REQUIREMENT →
Your output must hold every entry exactly as written and none of the pictures.
-*-
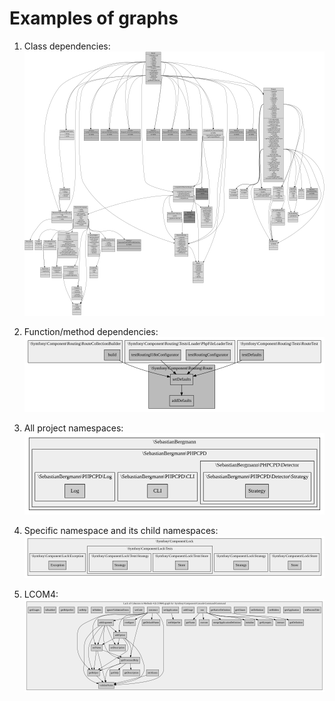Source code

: # Examples of graphs

1. Class dependencies:
   ![](class_graph.svg)
   
3. Function/method dependencies:
   ![](func_graph.svg)

4. All project namespaces:
   ![](all_namespaces_graph.svg)

5. Specific namespace and its child namespaces:
   ![](specific_namespaces_graph.svg)
   
6. LCOM4:
   ![](lcom4_graph.svg)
-*-
ANSWER FOR THIS EXERCISE →
Source code

: # Examples of graphs

1. Class dependencies:
   ![](class_graph.svg)
   
3. Function/method dependencies:
   ![](func_graph.svg)

4. All project namespaces:
   ![](all_namespaces_graph.svg)

5. Specific namespace and its child namespaces:
   ![](specific_namespaces_graph.svg)
   
6. LCOM4:
   ![](lcom4_graph.svg)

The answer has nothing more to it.